Logiquement, Margaret Thatcher ne fit même pas semblant d’exprimer la moindre empathie pour le sort du représentant Bobby Sands et de ses compagnons de Long Kesh. Elle déclara à la Chambre des Communes : “Monsieur Sands était un délinquant condamné. Il a fait le choix de s’enlever la vie. C’est un choix que l’organisation à laquelle il appartenait n’a pas laissé à beaucoup de ses victimes.

Il n’empêche que l’icône de la cause républicaine et des droits civiques des prisonniers politiques, qu’est devenu Bobby Sands, continue d’agir comme un poison sur l’impérialisme, britannique en particulier. L’homme laissera en héritage des écrits, carnets et poèmes secrètement écrits dans sa cellule et transmis à l’extérieur.

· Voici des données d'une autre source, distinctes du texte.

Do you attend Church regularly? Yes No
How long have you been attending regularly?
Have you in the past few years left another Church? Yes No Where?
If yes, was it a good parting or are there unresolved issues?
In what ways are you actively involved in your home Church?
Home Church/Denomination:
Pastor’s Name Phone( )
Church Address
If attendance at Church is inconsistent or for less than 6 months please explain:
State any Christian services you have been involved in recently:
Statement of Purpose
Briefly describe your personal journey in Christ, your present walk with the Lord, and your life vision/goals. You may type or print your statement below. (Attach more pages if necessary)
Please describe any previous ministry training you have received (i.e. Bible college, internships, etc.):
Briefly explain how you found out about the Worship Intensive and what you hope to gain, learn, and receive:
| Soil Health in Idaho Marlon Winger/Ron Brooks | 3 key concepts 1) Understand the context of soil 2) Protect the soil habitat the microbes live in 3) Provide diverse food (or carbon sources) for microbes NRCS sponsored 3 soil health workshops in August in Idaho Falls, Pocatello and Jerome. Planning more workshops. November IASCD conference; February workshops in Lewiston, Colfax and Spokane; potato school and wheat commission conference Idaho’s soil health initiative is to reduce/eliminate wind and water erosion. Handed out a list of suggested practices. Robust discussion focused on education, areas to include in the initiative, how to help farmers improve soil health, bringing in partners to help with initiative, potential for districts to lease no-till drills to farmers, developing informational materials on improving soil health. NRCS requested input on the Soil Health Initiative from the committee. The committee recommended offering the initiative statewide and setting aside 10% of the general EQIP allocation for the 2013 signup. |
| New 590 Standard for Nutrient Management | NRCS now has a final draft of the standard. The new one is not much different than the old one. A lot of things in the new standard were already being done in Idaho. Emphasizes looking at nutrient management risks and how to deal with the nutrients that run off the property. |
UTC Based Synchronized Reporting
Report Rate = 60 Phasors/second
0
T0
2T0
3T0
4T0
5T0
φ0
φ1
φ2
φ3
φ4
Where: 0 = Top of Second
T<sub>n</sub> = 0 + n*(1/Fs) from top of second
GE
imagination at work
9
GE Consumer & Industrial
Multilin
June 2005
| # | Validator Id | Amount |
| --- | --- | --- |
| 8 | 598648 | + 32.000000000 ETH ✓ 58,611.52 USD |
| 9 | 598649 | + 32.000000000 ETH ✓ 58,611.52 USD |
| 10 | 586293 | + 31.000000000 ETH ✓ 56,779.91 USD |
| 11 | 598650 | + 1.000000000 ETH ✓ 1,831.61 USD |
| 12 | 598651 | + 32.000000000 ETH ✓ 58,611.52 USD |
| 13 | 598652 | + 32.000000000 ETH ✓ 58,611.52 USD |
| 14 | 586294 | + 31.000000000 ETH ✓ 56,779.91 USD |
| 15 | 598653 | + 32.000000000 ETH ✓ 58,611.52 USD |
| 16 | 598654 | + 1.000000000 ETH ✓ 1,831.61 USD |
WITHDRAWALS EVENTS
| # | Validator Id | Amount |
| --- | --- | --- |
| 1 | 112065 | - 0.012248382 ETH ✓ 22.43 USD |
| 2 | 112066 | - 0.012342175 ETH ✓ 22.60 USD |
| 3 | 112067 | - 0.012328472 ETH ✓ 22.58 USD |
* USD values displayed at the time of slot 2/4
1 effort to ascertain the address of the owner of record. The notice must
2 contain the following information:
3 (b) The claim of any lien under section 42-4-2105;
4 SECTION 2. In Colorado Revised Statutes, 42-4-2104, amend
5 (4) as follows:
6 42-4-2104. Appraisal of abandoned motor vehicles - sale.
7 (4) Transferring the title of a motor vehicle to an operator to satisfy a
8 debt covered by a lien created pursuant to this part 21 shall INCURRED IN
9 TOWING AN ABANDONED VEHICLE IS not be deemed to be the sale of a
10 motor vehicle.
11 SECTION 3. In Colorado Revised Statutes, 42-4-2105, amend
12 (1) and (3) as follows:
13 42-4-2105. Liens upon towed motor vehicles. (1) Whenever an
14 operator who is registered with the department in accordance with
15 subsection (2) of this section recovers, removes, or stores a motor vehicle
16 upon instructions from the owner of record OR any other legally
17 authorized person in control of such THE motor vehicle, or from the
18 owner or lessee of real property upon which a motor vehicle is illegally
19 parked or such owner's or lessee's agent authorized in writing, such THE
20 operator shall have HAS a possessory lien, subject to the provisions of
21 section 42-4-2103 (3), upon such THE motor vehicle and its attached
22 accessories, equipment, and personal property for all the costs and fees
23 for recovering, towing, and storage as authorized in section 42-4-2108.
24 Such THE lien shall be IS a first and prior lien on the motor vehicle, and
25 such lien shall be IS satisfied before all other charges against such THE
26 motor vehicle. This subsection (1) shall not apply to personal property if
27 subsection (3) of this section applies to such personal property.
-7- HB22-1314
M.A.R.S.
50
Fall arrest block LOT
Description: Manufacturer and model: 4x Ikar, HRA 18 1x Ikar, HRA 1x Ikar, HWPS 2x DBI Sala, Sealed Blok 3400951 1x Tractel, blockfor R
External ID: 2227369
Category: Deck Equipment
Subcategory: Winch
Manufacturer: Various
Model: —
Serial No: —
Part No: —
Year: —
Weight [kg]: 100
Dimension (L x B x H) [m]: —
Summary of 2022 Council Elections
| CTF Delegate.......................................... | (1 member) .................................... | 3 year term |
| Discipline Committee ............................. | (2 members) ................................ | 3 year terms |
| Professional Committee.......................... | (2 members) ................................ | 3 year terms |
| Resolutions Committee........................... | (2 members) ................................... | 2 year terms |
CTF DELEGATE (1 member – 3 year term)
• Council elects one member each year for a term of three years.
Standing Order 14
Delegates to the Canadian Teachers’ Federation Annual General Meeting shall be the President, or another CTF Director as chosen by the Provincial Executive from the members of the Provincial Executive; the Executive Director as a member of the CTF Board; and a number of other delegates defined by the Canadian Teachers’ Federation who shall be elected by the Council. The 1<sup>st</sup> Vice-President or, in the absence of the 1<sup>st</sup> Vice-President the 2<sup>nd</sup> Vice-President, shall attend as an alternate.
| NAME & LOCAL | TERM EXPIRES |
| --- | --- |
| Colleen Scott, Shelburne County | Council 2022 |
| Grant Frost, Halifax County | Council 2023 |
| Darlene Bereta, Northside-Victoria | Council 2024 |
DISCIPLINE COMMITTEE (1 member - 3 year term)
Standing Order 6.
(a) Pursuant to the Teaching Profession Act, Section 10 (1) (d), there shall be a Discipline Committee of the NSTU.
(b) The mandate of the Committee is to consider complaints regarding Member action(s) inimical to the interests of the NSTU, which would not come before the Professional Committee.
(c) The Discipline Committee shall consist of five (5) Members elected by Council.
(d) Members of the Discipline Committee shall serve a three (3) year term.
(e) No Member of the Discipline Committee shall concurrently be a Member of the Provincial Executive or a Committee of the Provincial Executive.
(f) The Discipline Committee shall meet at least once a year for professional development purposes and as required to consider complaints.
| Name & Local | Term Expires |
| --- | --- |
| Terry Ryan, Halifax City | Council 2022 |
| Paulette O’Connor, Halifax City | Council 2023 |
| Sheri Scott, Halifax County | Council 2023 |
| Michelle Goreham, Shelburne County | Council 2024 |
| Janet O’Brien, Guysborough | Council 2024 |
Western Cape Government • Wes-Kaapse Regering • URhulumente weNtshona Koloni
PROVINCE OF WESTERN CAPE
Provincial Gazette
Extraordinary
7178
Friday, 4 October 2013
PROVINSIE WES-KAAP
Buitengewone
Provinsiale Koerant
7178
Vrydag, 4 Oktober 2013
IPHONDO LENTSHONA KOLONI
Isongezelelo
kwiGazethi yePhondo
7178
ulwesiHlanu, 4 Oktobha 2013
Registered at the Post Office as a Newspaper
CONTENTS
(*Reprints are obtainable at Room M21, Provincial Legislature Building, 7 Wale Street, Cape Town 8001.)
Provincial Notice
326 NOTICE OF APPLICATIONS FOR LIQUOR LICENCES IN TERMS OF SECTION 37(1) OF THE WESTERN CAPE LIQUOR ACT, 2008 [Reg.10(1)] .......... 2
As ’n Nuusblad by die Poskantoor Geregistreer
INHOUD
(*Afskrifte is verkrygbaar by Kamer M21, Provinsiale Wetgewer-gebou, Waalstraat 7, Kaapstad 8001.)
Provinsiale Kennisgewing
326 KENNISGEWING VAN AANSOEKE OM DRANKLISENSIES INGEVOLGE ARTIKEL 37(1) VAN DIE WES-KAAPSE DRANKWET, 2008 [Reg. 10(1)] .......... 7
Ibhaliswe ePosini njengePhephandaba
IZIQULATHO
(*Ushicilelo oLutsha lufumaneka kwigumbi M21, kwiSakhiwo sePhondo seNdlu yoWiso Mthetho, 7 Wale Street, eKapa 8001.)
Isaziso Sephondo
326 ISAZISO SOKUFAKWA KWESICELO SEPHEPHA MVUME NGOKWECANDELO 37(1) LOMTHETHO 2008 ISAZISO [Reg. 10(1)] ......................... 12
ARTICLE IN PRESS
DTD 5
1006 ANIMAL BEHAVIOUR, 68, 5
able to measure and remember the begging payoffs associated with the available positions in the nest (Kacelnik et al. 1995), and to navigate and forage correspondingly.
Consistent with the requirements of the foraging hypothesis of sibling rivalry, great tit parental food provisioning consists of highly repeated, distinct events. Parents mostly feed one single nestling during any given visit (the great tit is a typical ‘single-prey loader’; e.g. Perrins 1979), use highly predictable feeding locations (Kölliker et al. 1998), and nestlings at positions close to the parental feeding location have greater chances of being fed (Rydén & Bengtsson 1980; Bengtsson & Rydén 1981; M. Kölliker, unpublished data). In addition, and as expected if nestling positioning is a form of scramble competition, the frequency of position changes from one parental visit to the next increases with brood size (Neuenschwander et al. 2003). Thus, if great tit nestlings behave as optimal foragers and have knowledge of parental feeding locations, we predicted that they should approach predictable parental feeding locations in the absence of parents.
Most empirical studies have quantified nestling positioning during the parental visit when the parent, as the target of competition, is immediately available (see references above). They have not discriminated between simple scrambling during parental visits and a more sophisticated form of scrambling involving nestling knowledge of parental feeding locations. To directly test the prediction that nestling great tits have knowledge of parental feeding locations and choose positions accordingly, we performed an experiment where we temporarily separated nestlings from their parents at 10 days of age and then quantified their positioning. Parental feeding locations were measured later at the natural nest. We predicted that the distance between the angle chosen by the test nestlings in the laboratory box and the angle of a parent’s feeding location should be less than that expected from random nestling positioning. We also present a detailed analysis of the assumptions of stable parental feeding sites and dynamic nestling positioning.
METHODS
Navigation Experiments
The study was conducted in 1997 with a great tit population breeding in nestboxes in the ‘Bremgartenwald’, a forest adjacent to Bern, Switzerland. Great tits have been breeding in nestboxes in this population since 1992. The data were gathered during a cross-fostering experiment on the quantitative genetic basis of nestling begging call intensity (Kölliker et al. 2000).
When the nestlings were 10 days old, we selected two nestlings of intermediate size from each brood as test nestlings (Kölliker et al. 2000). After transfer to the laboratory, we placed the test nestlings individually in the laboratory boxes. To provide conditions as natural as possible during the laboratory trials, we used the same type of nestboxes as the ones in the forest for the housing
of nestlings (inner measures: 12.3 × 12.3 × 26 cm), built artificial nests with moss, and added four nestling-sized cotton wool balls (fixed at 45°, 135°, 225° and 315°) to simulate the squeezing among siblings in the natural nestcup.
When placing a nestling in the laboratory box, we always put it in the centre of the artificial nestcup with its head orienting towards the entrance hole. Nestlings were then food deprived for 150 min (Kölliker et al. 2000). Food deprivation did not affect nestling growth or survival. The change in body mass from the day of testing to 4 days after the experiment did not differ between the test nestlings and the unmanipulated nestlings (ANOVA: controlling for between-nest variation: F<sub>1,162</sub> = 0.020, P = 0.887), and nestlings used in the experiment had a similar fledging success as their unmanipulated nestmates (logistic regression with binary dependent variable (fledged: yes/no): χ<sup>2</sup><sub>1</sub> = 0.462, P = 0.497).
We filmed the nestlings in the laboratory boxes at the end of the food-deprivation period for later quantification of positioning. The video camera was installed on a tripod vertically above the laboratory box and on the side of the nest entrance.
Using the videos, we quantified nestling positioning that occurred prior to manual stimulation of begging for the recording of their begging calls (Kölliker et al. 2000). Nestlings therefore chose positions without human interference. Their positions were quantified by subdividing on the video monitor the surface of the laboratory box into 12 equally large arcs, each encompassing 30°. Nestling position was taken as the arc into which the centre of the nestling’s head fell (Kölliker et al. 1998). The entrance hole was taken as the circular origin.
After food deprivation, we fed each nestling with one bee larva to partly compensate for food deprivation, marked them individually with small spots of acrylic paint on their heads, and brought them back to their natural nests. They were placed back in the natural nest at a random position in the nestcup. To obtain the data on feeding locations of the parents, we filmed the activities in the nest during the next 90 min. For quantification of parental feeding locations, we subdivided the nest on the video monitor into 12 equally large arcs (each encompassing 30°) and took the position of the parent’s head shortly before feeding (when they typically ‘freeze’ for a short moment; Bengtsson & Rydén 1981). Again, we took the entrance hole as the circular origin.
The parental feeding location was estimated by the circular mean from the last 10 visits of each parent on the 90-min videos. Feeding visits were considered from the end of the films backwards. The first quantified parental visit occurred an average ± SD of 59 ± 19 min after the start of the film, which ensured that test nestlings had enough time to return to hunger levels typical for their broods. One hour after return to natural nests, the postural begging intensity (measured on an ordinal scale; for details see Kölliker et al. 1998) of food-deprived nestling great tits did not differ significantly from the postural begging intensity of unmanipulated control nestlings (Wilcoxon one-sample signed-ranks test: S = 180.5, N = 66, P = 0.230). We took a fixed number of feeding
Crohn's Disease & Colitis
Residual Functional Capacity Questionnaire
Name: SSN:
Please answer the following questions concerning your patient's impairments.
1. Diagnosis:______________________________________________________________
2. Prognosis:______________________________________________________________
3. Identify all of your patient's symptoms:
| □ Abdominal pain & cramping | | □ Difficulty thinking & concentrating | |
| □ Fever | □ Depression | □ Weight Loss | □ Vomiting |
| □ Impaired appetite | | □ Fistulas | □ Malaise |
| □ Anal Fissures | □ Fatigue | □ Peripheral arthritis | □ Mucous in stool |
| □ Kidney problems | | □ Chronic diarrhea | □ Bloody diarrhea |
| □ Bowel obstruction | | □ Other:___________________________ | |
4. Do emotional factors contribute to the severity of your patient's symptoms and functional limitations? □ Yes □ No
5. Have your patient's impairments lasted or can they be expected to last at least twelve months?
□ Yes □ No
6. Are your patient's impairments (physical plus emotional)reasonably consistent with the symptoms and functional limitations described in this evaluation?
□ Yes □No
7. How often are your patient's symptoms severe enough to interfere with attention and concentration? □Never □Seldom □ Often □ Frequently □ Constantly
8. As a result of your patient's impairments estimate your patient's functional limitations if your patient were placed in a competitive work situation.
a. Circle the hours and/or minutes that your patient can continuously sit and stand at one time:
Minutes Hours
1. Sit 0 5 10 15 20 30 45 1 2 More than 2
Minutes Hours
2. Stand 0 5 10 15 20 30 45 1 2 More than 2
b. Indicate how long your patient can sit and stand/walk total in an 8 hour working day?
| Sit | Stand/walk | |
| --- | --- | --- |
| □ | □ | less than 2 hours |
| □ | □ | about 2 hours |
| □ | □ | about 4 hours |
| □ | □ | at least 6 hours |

Les enfants de la classe ouvrière

« J’étais seulement un enfant de la classe ouvrière d’un ghetto nationaliste, mais c’est la répression qui a créé l’esprit révolutionnaire de liberté. Je ne me résoudrai qu’à la libération de mon pays, jusqu’à ce que l’Irlande devienne une république souveraine, indépendante et socialiste. »

« Notre vengeance sera le rire de nos enfants. »

En 2021, quarante ans plus tard, soit vingt années de moins que l’écart d’âge séparant Bobby Sands et Margaret Thatcher à leurs décès, puissent ces mots résonner avec plus de force et d’intensité que tous les canons de l’impérialisme tournés contre les peuples privés de république et de nation libres.